_REQUIRED TASKS_.
a) Summarize the post on thoughts that lead to binge eating in two sentences.
b) Write the next part of the post on thoughts that lead to binge eating, picking up after its final sentence.

_SOURCE EXTRACT_.

This is a continuation of my previous blog post, 5 Thoughts that are Making You Binge, and How to Change Them.
When we binge or overeat, it is often because we entertain certain thoughts. These thoughts, however, are not true.
Here are 5 MORE examples of these types of thoughts, and how you can change them.
My eating hasn’t been perfect so I might as well binge
Thought: This is similar to the ‘I have blown it’ thought mentioned in the previous blog post, but this thought comes from a place of perfection. Perfectionism involves black and white, all or nothing thinking. This is when we believe that if we don’t do something perfectly, there is no point doing it at all.
This mindset is often applied to eating. For example, if we implement a food plan or food rules and we break these rules, we feel like we have failed. We then believe that there is no point continuing to follow the plan or rules at all.
How to change this thought: If we adopt a more flexible approach to eating and dispense with rigid food rules, then we will be able to eat something that we don’t consider to be ‘perfect’ and just move on with our day.
I can’t cope so I might as well binge
Does this sound familiar? It is common practice to turn to food to alleviate negative emotions. Yet, binging does not work as a coping mechanism. If we are feeling stressed and then binge, not only will we still feel stressed afterwards, we will also feel terrible from the mental and physical effects of the binge.
How to change this thought: When we are upset, we need to remind ourselves that binging won’t make anything better: in fact it will make us feel worse. Eating only improves our mood temporarily; or perhaps not at all since we don’t even enjoy the food if we are feeling guilty about eating it. Instead, we need to try and sit with the negative emotions, know that it is okay to feel these things, and that they will pass.
My weight has gone up
Thought: Sometimes, if our weight has increased, we think we might as well binge because we are already heavier.
How to change this thought: Smash the scale! Weighing yourself is never a good idea. Whether we have lost weight, gained weight, or stayed exactly the same, stepping onto the scales will cause anxiety or depression.
If our weight has increased we will panic; if it has decreased, we will either reward ourselves with eating, then restrict again; or we will panic trying to maintain it. If our weight is the same, then we will be afraid to eat in case our weight creeps up.

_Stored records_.
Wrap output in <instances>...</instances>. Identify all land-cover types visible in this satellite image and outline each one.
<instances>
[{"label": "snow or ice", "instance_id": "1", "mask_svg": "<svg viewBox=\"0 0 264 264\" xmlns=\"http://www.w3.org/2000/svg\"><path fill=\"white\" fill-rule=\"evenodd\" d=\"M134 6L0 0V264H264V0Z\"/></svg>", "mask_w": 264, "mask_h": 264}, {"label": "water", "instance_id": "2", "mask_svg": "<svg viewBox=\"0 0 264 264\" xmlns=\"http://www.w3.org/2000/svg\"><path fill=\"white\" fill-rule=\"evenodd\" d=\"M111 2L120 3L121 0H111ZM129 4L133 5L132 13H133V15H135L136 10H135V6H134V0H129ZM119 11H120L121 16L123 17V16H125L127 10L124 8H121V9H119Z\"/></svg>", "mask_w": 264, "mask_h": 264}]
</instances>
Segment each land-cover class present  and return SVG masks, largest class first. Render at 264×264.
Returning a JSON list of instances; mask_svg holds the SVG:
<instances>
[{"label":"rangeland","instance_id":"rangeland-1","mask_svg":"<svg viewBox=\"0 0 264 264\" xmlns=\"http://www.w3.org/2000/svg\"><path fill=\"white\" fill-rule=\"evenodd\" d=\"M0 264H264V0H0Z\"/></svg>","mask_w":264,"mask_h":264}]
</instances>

_RESPONSES BY ITEM NUMBER_.
a) This post continues an earlier one and argues that binging or overeating often comes from entertaining certain thoughts that are not true, such as "my eating hasn't been perfect," "I can't cope," and "my weight has gone up." To change them, it recommends a flexible approach to eating without rigid food rules, sitting with negative emotions in the knowledge that they will pass, and giving up weighing yourself, since stepping on the scale causes anxiety or depression whatever the result.

b)
My weight has gone down
If we have restricted for a while, and our weight has decreased; or if we feel like we have been ‘good’ with our eating, then we might think that we can ‘reward’ ourselves by overeating, or treating ourselves to ‘forbidden’ foods. Afterwards, however, the feelings of guilt and regret will cause us to restrict, and once again we will be back in the binge / restrict cycle.
How to change this thought: Again, smash the scale and free yourself from being enslaved by a piece of metal and plastic!
I need to be stricter with my diet
Thought: With every new diet that we try, it becomes increasing difficult to lose weight. This is because chronic dieting leads to a decrease in the body’s metabolic rate and an increase in its set point weight. For more information on this topic, please see my blog post Why Diets Don’t Work.
Frustrated with the diet’s diminishing returns, we resolve to be stricter with our calorie intake, or the type of foods that we eat. Yet, the more you restrict, the harder your body will fight back. Therefore these tighter rules and deprivation backfire and lead to even bigger binges.
How to change this thought: In order to break this binge / restrict cycle, we need to ditch the diets and the food rules.
Instead, we need to permit all foods, and allow ourselves to eat as much as we want. This does not mean, however, that we won’t be able to stop eating: it will simply help to dispel the cravings and the urges to binge if we can reassure ourselves that the food is available any time that we want it.
If you find yourself thinking these types of thoughts, remind yourself that they are not true.
Follow the ‘how to change this thought’ advice above and know that it is within your power to eat, or not to eat.